Show that $\omega(A) \leq ||A|| \leq 2 \omega(A)$ and deduce that $\langle A \xi , \xi \rangle = \langle B \xi, \xi \rangle$ when $A = B$.
I already showed the inequalities but I am stuck on showing $\langle A \xi , \xi \rangle = \langle B \xi, \xi \rangle$ when $A = B$.. Note that $A, B$ are Hilbert space operators and $\omega(A) = \sup \{ |\langle A \xi , \xi \rangle| : ||\xi|| = 1 \}$ is the numerical radius. Also note that we consider complex Hilbert spaces.
Obviously when $A=B$ we have that $A\xi=B\xi$ so $\langle A\xi,\xi\rangle=\langle B\xi,\xi\rangle$, so I assume you mean the converse.

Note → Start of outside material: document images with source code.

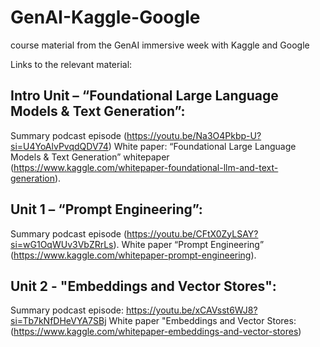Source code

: # GenAI-Kaggle-Google
course material from the GenAI immersive week with Kaggle and Google

Links to the relevant material:

## Intro Unit – “Foundational Large Language Models & Text Generation”:

Summary podcast episode (https://youtu.be/Na3O4Pkbp-U?si=U4YoAlvPvqdQDV74)
White paper: “Foundational Large Language Models & Text Generation” whitepaper (https://www.kaggle.com/whitepaper-foundational-llm-and-text-generation). 

## Unit 1 – “Prompt Engineering”:

Summary podcast episode (https://youtu.be/CFtX0ZyLSAY?si=wG1OqWUv3VbZRrLs).
White paper “Prompt Engineering” (https://www.kaggle.com/whitepaper-prompt-engineering).

## Unit 2 - "Embeddings and Vector Stores":

Summary podcast episode: https://youtu.be/xCAVsst6WJ8?si=Tb7kNfDHeVYA7SBj
White paper "Embeddings and Vector Stores: (https://www.kaggle.com/whitepaper-embeddings-and-vector-stores)
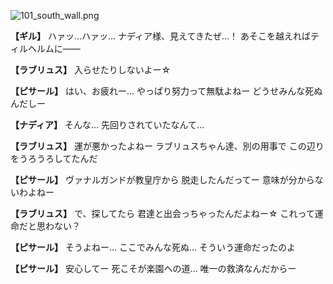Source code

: 
![101_south_wall.png](../images/backgrounds/101_south_wall.png)

**【ギル】**
ハァッ…ハァッ…
ナディア様、見えてきたぜ…！
あそこを越えればティルヘルムに――

**【ラブリュス】**
入らせたりしないよー☆

**【ピサール】**
はい、お疲れー…
やっぱり努力って無駄よねー
どうせみんな死ぬんだしー

**【ナディア】**
そんな…
先回りされていたなんて…

**【ラブリュス】**
運が悪かったよねー
ラブリュスちゃん達、別の用事で
この辺りをうろうろしてたんだ

**【ピサール】**
ヴァナルガンドが教皇庁から
脱走したんだってー
意味が分からないわよねー

**【ラブリュス】**
で、探してたら
君達と出会っちゃったんだよねー☆
これって運命だと思わない？

**【ピサール】**
そうよねー…
ここでみんな死ぬ…
そういう運命だったのよ

**【ピサール】**
安心してー
死こそが楽園への道…
唯一の救済なんだからー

Note that if $\langle A\xi,\xi\rangle=\langle B\xi,\xi\rangle$ then $\langle (A-B)\xi,\xi\rangle=0$, so it suffices to show that if $T$ is a bounded operator with $\langle Tx,x\rangle=0$ for all $x$, then $T=0$. But if this is the case then $\omega(T)=0$, and from the inequalities we get that $\|T\|=0$, thus $T=0$.